======== Given records

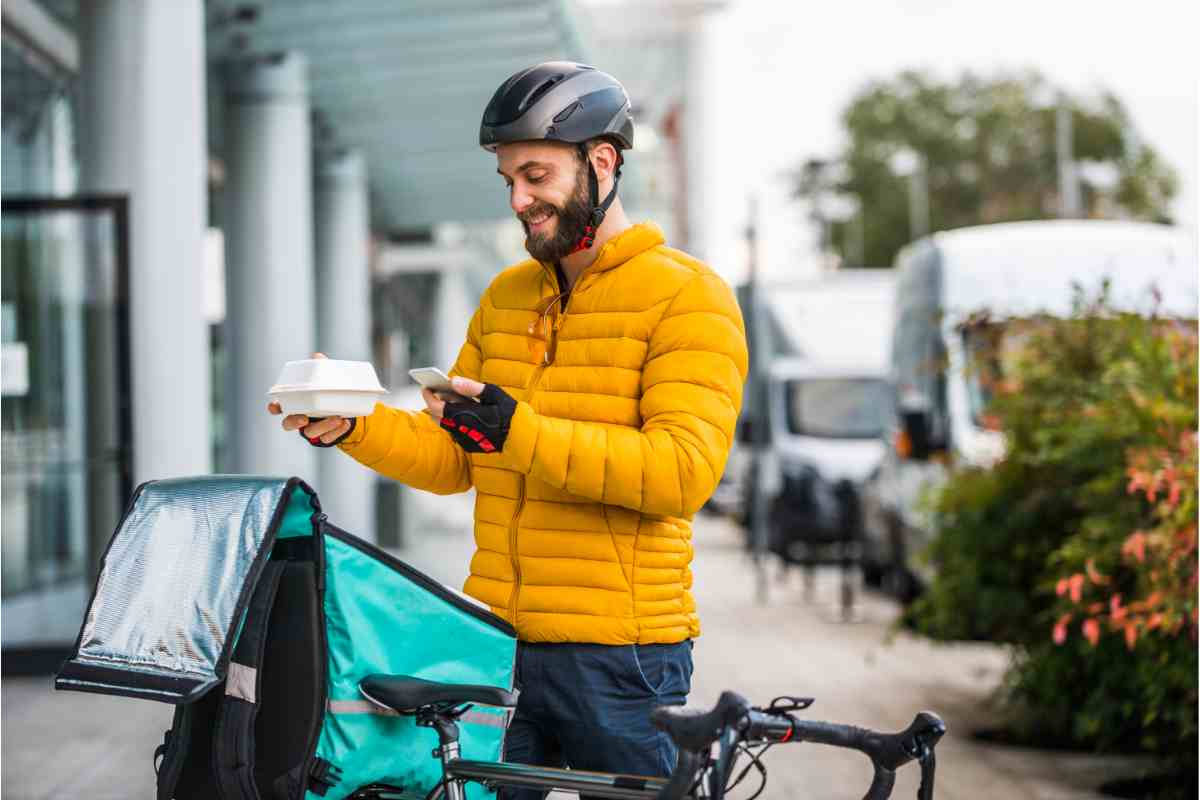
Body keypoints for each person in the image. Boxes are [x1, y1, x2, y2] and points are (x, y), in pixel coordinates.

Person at [269, 61, 749, 793]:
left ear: (603, 161)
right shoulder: (506, 294)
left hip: (622, 658)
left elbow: (681, 474)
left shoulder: (688, 297)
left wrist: (516, 432)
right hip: (498, 641)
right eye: (509, 183)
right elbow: (456, 460)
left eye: (535, 176)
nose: (521, 201)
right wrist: (354, 425)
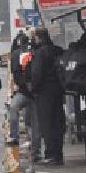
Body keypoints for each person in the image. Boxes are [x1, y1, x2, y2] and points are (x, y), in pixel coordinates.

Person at [29, 28, 65, 165]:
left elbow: (36, 74)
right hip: (58, 90)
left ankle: (50, 155)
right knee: (58, 123)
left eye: (35, 38)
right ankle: (59, 154)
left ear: (39, 38)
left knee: (47, 124)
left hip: (44, 93)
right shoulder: (58, 50)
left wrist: (34, 89)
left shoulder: (39, 53)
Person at [6, 34, 42, 160]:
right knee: (35, 123)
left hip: (24, 91)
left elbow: (14, 72)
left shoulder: (16, 54)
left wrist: (22, 85)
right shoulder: (36, 53)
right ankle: (36, 152)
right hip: (34, 93)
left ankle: (15, 136)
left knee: (13, 108)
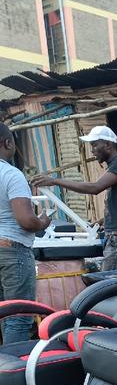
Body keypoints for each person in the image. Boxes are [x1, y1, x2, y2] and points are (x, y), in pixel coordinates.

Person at [32, 126, 117, 271]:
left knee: (112, 281)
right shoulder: (116, 166)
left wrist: (55, 181)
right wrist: (102, 221)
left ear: (107, 145)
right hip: (116, 235)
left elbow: (95, 188)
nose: (92, 150)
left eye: (95, 145)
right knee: (111, 281)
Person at [0, 123, 51, 344]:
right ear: (8, 143)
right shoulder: (11, 174)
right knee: (19, 317)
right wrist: (43, 221)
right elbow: (26, 221)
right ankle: (14, 373)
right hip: (12, 251)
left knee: (3, 314)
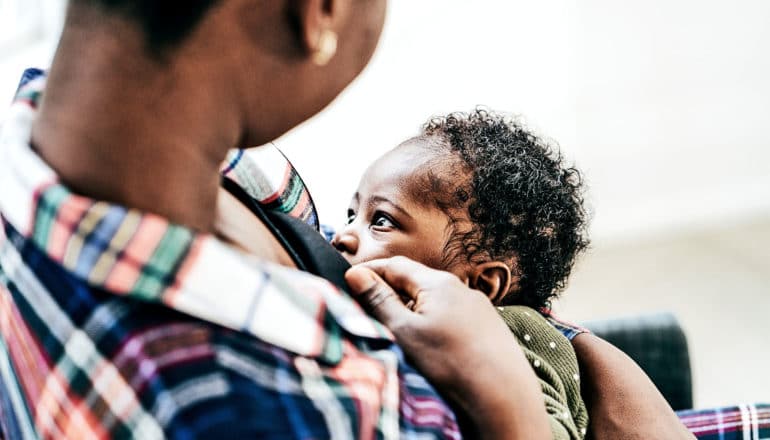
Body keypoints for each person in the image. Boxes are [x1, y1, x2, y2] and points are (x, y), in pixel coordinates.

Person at [0, 1, 695, 439]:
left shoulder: (193, 162)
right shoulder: (269, 407)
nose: (346, 234)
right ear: (319, 12)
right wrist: (512, 404)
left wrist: (576, 352)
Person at [332, 108, 591, 439]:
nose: (342, 235)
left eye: (381, 220)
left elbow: (552, 431)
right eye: (352, 214)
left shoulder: (511, 333)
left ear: (480, 285)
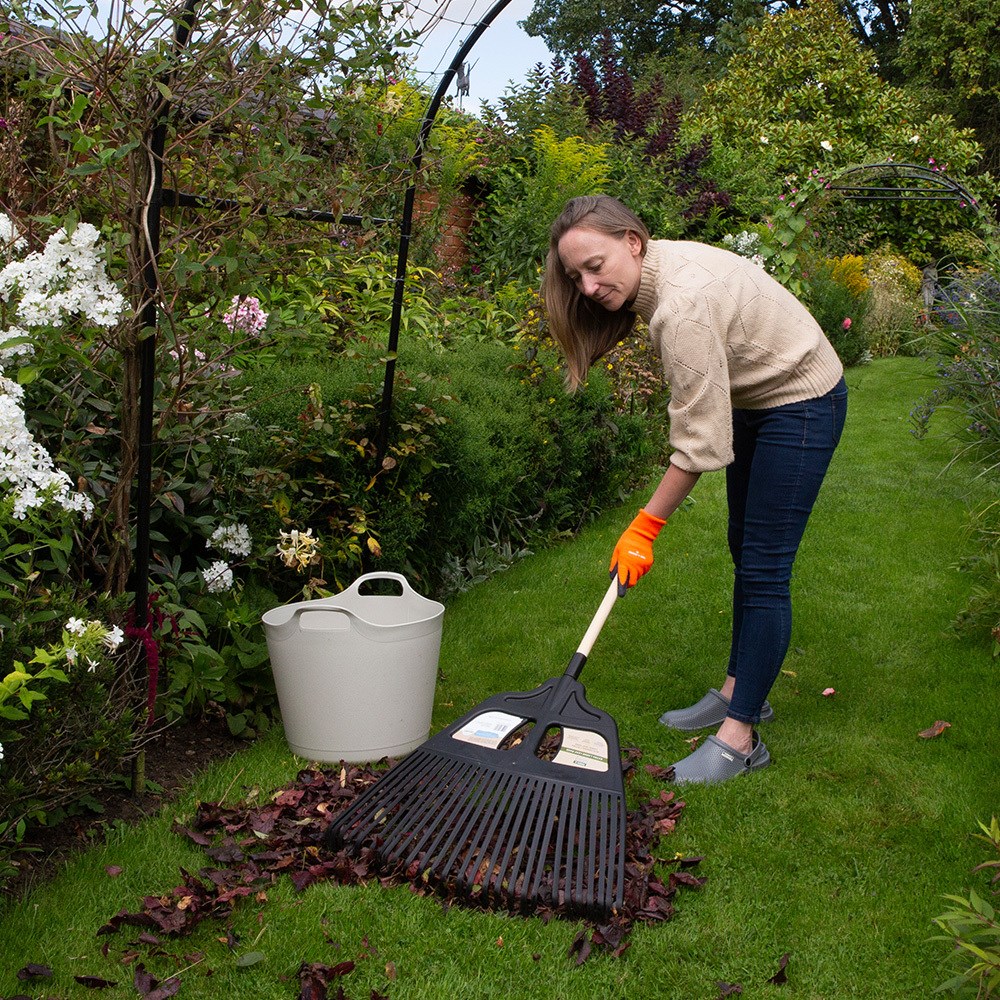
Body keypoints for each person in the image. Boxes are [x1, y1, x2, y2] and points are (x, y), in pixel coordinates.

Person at [542, 194, 848, 785]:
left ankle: (739, 739)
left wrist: (645, 527)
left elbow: (700, 444)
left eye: (595, 266)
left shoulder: (683, 305)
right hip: (758, 397)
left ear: (633, 242)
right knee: (744, 547)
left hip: (802, 399)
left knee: (765, 567)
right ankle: (741, 690)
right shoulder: (661, 275)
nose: (587, 287)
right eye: (576, 276)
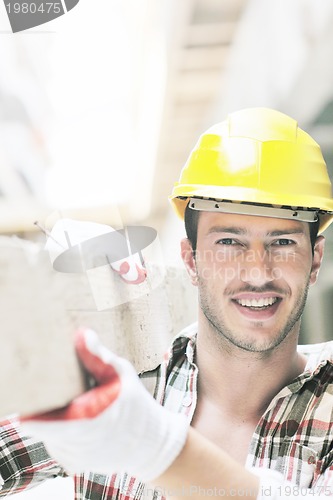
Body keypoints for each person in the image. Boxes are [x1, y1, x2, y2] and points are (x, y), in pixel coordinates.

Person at [1, 107, 333, 499]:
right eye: (229, 242)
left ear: (314, 258)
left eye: (283, 242)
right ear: (191, 260)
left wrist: (148, 444)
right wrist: (30, 312)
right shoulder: (128, 382)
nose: (258, 271)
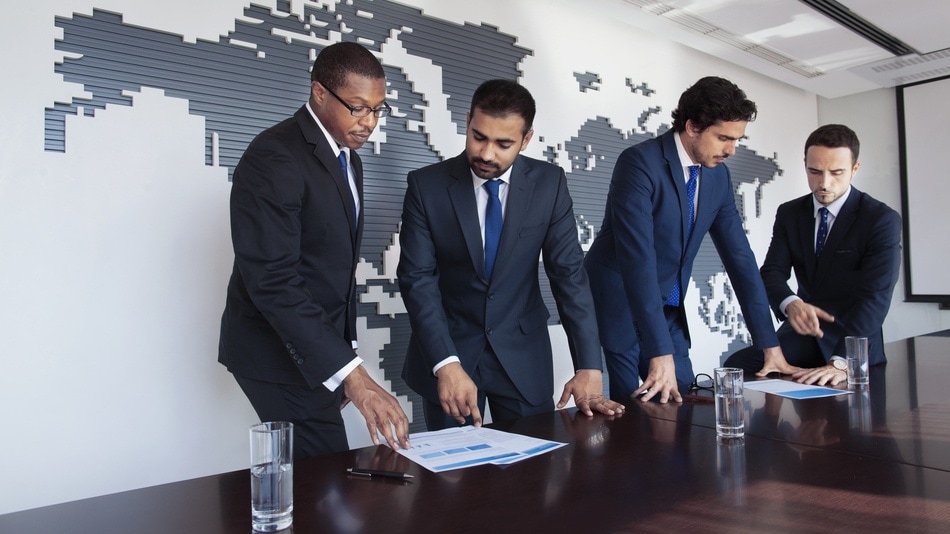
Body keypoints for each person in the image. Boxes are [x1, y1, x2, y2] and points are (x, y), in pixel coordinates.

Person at [218, 42, 410, 459]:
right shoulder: (274, 157)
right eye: (358, 107)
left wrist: (342, 362)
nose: (369, 122)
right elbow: (273, 281)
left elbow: (330, 272)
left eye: (378, 109)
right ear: (319, 92)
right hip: (275, 353)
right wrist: (351, 375)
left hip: (317, 356)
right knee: (326, 481)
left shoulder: (346, 155)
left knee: (312, 484)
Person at [398, 79, 623, 430]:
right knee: (452, 479)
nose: (487, 154)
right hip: (451, 354)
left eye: (504, 144)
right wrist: (445, 363)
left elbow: (569, 276)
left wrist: (589, 366)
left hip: (523, 357)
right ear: (469, 119)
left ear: (526, 139)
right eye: (479, 137)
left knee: (534, 473)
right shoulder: (425, 187)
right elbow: (417, 279)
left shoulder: (549, 183)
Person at [584, 76, 785, 404]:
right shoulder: (639, 164)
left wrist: (769, 345)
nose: (731, 150)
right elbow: (639, 258)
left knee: (682, 398)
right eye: (723, 138)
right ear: (692, 126)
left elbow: (740, 258)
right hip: (620, 299)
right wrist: (658, 353)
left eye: (737, 139)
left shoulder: (717, 175)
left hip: (668, 305)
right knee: (630, 407)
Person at [723, 124, 901, 386]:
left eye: (836, 172)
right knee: (736, 366)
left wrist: (843, 363)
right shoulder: (790, 213)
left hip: (851, 339)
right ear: (805, 165)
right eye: (814, 171)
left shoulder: (880, 219)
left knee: (848, 418)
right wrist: (791, 303)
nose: (824, 183)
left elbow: (875, 298)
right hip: (802, 335)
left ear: (855, 169)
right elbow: (772, 273)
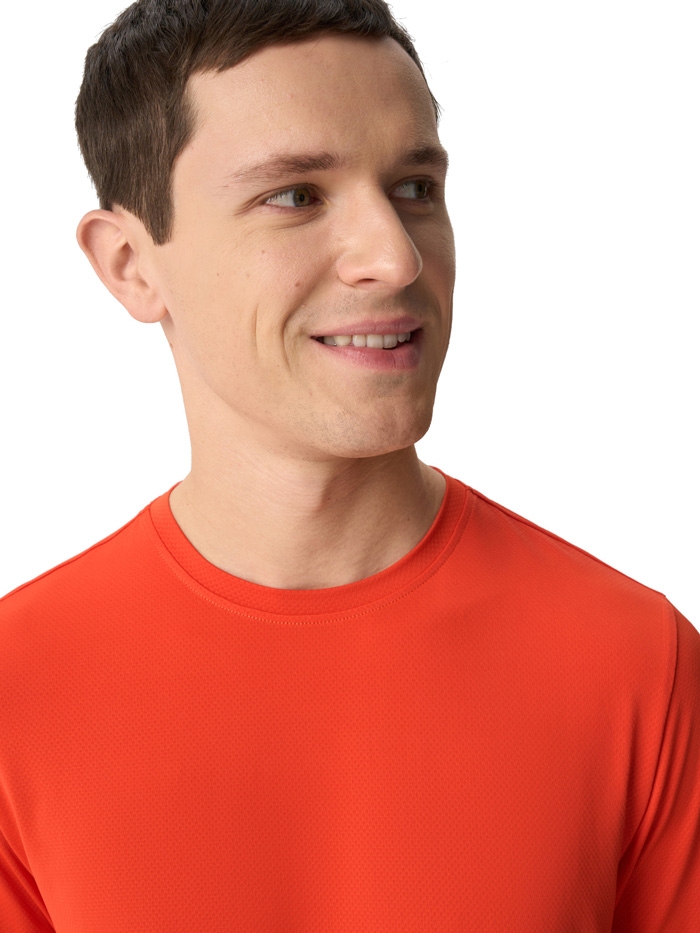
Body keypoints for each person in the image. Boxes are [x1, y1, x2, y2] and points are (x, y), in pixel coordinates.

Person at [0, 0, 697, 929]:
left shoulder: (635, 664)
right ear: (130, 263)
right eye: (296, 195)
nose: (396, 257)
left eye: (415, 187)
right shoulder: (18, 692)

================

## Exercise objective
Taking the entries above, restate exactly those lines that fall between the line with "left elbow: (700, 444)" and the line with "nose: (587, 287)", keeping both of those lines too.

## Your response
left elbow: (700, 444)
left eye: (595, 266)
left shoulder: (683, 305)
right hip: (758, 397)
left ear: (633, 242)
right knee: (744, 547)
left hip: (802, 399)
left knee: (765, 567)
right ankle: (741, 690)
right shoulder: (661, 275)
nose: (587, 287)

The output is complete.